**Instructions to follow**:
Locate the line that contains "globe [653,175,685,216] ->" in the entries below, then repeat it and every following line through the line that contains "none -> pillow [268,155,335,213]", exactly, and no others.
++++ Material to process ++++
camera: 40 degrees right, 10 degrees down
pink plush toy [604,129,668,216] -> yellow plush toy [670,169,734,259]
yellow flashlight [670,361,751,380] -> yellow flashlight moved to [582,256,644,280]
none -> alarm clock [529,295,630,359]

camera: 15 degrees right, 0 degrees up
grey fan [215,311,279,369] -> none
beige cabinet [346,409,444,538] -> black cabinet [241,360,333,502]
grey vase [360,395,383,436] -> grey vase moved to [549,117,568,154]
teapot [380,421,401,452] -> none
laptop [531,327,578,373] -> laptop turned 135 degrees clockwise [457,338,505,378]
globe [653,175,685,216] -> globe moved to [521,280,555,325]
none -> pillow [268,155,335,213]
++++
++++ Material to process ++++
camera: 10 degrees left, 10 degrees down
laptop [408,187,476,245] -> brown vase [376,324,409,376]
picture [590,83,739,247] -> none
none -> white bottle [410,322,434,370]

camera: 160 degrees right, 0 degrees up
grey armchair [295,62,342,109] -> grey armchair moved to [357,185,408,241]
++++
++++ Material to process ++++
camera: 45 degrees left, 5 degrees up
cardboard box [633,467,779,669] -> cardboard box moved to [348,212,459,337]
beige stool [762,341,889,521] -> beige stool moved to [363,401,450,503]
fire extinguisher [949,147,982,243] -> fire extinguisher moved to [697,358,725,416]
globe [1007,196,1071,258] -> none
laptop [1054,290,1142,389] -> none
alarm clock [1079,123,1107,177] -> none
++++
**Solution**:
globe [653,175,685,216] -> globe moved to [521,280,555,325]
none -> pillow [268,155,335,213]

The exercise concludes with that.